** Tasks for this exercise **
a) Answer these questions about the Java-versus-C++ thread below:
(i) What does the answer say most JVMs include?
(ii) According to the answer, what was the result of replacing the zeroing code with a simple malloc?
(iii) Which statement in the Toggle class does the answer say turns out to be critical?
b) Reproduce the passage of the Java-versus-C++ thread below, starting at "The critical part" and ending at "start_state) : state(values[start_state])".

** Extract to read **

◇ ◇ ◇

Why would it ever be possible for Java to be faster than C++?

Question

Sometimes Java outperforms C++ in benchmarks. Of course, sometimes C++ outperforms.

See the following links:

• http://keithlea.com/javabench/
• http://blog.dhananjaynene.com/2008/07/performance-comparison-c-java-python-ruby-jython-jruby-groovy/
• http://blog.cfelde.com/2010/06/c-vs-java-performance/

But how is this even possible? It boggles my mind that interpreted bytecode could ever be faster than a compiled language.

Can someone please explain? Thanks!

Answer 1

First, most JVMs include a compiler, so "interpreted bytecode" is actually pretty rare (at least in benchmark code -- it's not quite as rare in real life, where your code is usually more than a few trivial loops that get repeated extremely often).

Second, a fair number of the benchmarks involved appear to be quite biased (whether by intent or incompetence, I can't really say). Just for example, years ago I looked at some of the source code linked from one of the links you posted. It had code like this:

  init0 = (int*)calloc(max_x,sizeof(int));
  init1 = (int*)calloc(max_x,sizeof(int));
  init2 = (int*)calloc(max_x,sizeof(int));
  for (x=0; x<max_x; x++) {
    init2[x] = 0;
    init1[x] = 0;
    init0[x] = 0;
  }

Since calloc provides memory that's already zeroed, using the for loop to zero it again is obviously useless. This was followed (if memory serves) by filling the memory with other data anyway (and no dependence on it being zeroed), so all the zeroing was completely unnecessary anyway. Replacing the code above with a simple malloc (like any sane person would have used to start with) improved the speed of the C++ version enough to beat the Java version (by a fairly wide margin, if memory serves).

Consider (for another example) the methcall benchmark used in the blog entry in your last link. Despite the name (and how things might even look), the C++ version of this is not really measuring much about method call overhead at all. The part of the code that turns out to be critical is in the Toggle class:

class Toggle {
public:
    Toggle(bool start_state) : state(start_state) { }
    virtual ~Toggle() {  }
    bool value() {
        return(state);
    }
    virtual Toggle& activate() {
        state = !state;
        return(*this);
    }
    bool state;
};

The critical part turns out to be the state = !state;. Consider what happens when we change the code to encode the state as an int instead of a bool:

class Toggle {
    enum names{ bfalse = -1, btrue = 1};
    const static names values[2];
    int state;

public:
    Toggle(bool start_state) : state(values[start_state])

◇ ◇ ◇

** Dataset content **
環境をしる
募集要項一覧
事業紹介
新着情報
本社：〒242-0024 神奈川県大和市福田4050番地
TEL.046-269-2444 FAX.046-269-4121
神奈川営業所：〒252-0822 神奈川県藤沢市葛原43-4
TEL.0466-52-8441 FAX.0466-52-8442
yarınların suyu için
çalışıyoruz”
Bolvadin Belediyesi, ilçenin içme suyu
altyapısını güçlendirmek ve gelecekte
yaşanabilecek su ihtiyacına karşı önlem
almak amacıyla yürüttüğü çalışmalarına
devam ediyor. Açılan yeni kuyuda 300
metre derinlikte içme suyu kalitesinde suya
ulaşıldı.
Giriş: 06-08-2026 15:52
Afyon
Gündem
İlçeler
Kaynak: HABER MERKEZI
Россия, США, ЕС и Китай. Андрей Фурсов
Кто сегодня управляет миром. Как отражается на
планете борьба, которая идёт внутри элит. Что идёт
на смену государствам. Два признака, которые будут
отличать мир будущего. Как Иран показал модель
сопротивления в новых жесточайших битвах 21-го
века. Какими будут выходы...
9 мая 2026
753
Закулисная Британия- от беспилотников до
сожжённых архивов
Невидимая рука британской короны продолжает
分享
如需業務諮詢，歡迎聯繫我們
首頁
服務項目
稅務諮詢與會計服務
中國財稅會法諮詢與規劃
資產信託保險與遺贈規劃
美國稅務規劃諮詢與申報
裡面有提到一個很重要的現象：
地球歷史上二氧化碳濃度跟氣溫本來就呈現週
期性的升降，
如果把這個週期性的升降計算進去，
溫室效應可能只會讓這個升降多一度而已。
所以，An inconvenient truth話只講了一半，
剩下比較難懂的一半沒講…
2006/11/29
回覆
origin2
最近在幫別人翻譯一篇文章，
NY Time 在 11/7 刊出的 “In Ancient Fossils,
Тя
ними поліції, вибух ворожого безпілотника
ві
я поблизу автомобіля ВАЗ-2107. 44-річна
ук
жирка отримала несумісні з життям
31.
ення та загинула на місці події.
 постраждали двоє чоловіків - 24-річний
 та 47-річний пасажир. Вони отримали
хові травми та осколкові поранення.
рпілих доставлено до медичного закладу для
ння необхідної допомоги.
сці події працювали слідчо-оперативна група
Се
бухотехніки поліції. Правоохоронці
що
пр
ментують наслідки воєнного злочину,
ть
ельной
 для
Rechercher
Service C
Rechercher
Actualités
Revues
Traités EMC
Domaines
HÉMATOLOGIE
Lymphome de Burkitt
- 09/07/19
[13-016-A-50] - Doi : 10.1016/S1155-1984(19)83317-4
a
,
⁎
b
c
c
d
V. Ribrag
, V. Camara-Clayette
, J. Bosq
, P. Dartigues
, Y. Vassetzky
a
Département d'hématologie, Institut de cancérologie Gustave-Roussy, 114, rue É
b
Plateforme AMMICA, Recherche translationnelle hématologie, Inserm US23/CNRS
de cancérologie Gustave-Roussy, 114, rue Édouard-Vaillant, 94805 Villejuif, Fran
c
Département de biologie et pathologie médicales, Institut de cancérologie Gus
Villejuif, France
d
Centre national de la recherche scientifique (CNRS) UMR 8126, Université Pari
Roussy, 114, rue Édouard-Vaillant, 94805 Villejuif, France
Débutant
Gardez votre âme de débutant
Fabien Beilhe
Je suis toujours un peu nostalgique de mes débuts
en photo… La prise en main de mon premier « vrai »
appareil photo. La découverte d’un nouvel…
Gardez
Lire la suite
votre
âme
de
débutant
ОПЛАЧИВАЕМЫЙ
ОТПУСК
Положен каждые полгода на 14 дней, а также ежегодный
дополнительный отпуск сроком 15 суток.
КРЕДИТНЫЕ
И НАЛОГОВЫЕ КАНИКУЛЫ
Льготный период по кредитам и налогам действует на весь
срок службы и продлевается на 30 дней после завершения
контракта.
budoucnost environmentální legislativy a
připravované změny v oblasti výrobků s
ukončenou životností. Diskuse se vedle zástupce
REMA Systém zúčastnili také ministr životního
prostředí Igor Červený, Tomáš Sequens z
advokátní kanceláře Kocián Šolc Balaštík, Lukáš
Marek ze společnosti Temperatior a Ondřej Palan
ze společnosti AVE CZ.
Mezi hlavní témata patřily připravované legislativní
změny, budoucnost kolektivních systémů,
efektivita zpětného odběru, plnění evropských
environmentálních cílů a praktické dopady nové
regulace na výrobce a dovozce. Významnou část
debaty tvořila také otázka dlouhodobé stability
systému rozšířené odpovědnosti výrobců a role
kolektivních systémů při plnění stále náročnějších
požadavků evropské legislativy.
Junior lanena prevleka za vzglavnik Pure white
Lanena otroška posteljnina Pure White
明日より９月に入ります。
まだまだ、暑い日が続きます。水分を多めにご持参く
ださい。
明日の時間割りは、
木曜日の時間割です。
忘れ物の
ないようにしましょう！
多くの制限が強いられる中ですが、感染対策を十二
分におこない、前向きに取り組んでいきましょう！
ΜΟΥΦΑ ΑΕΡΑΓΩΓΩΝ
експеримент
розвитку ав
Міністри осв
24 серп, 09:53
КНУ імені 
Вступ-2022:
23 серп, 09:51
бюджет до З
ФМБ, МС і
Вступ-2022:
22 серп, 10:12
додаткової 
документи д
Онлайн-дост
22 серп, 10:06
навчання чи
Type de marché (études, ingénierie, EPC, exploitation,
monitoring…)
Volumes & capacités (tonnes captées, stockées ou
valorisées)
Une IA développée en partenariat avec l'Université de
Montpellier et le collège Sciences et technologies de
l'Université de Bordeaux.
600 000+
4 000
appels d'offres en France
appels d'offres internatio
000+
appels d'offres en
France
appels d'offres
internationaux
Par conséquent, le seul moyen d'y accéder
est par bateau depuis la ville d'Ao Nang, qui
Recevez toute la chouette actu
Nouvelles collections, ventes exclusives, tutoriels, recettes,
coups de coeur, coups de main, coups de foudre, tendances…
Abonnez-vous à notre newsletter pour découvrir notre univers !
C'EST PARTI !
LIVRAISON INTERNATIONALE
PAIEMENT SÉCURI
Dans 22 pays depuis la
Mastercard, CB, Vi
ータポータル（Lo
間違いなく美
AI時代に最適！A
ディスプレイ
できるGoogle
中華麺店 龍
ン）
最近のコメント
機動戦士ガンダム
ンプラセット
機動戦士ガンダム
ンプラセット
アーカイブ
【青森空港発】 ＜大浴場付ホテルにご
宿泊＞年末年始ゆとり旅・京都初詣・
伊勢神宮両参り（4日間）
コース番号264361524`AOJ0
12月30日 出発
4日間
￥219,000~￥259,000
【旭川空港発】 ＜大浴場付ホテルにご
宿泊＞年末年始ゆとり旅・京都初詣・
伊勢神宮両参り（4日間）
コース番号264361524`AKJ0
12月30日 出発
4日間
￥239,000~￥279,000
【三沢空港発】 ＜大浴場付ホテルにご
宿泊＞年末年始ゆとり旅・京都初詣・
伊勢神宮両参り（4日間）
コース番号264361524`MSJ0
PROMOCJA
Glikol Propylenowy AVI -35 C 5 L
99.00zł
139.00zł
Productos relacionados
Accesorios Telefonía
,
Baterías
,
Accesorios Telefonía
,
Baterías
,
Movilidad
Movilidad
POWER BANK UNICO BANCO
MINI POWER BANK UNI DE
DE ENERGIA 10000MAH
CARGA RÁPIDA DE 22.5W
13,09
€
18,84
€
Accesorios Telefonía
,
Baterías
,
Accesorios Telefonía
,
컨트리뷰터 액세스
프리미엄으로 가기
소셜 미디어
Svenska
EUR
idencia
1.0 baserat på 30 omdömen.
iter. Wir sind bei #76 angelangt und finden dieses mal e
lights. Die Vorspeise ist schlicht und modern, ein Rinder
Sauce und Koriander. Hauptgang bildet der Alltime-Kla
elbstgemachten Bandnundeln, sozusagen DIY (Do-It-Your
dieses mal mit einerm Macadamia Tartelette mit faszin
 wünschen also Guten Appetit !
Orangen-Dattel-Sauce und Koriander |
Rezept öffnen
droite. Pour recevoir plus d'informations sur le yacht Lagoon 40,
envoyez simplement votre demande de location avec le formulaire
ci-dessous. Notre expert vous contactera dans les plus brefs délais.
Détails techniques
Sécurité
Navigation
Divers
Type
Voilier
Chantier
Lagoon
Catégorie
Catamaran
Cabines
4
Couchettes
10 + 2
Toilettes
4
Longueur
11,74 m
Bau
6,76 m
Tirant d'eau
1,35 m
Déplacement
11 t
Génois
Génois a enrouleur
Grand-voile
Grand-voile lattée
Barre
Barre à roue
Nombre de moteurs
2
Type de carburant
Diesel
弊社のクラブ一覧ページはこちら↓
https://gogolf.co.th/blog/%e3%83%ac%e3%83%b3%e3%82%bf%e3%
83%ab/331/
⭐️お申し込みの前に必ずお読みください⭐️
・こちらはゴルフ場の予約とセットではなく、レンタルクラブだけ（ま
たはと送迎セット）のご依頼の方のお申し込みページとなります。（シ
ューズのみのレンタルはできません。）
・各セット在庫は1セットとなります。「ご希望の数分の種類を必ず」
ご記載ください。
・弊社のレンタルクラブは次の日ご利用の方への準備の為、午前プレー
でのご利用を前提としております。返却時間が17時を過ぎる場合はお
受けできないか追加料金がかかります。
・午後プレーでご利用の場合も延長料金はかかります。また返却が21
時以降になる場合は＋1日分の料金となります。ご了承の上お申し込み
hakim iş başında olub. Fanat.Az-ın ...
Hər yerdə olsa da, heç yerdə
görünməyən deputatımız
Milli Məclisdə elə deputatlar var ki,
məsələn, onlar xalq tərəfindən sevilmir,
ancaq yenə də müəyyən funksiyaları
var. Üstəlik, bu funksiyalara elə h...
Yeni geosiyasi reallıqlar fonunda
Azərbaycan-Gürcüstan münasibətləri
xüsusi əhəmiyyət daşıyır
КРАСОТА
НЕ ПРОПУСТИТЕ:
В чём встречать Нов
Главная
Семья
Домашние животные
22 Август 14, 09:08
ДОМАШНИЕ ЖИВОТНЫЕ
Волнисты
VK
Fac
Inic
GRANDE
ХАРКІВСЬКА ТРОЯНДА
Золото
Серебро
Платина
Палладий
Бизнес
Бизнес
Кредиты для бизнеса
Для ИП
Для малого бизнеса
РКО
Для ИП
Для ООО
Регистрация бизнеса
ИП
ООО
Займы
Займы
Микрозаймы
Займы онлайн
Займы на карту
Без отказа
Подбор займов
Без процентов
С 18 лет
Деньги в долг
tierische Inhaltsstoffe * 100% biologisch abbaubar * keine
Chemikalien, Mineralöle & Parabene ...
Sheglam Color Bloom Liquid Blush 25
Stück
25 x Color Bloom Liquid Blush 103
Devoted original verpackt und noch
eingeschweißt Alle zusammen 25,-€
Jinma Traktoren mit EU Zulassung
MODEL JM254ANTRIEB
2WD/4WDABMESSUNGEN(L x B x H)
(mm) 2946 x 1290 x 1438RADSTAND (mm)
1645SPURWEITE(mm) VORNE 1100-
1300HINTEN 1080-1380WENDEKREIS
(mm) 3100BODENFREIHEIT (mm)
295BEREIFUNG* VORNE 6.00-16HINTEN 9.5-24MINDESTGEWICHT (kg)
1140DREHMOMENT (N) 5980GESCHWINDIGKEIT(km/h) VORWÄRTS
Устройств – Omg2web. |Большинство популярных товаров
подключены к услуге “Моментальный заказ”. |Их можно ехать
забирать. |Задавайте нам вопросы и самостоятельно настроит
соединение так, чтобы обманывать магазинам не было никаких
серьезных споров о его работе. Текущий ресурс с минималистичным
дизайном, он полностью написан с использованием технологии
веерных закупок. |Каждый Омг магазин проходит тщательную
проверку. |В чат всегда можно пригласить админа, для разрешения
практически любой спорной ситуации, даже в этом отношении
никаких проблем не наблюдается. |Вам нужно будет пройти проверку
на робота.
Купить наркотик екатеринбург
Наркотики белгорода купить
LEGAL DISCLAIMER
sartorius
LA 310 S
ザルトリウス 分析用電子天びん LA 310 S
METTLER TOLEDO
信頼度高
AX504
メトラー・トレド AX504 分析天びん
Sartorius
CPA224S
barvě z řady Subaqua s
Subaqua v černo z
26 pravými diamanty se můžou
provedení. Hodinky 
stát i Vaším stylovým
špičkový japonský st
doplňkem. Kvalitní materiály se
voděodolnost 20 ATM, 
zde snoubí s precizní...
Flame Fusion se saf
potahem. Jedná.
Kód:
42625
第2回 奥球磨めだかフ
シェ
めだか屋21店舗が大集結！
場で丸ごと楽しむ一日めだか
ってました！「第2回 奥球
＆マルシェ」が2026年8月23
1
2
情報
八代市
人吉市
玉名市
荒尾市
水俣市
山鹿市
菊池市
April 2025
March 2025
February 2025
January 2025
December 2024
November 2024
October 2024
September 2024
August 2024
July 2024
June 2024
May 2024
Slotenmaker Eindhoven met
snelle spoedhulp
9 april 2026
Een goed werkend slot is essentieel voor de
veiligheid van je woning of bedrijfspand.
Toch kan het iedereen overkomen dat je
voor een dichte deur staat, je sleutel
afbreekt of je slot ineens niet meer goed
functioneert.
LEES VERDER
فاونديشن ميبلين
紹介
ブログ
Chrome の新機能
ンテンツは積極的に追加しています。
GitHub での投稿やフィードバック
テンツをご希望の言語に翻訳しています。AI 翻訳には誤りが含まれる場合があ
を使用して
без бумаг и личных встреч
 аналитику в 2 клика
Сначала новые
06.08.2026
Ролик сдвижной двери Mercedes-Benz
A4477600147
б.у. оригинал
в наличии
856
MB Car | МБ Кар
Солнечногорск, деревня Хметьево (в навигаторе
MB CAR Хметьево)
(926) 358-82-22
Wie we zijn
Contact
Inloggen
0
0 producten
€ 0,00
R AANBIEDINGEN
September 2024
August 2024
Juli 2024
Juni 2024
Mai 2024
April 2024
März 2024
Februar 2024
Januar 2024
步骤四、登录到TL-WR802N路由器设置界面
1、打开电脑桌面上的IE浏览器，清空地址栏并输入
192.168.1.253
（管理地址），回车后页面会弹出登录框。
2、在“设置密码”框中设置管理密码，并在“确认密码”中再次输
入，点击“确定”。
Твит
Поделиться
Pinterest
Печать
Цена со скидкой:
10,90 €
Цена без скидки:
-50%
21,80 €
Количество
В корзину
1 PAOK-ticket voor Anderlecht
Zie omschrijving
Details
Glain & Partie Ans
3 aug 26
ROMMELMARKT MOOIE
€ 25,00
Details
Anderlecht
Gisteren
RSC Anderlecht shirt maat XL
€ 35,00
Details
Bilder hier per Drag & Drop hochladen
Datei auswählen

◇ ◇ ◇

** Solution set **
a)
(i) A compiler.
(ii) It improved the speed of the C++ version enough to beat the Java version, by a fairly wide margin.
(iii) state = !state;

b)
The critical part turns out to be the state = !state;. Consider what happens when we change the code to encode the state as an int instead of a bool:

class Toggle {
    enum names{ bfalse = -1, btrue = 1};
    const static names values[2];
    int state;

public:
    Toggle(bool start_state) : state(values[start_state])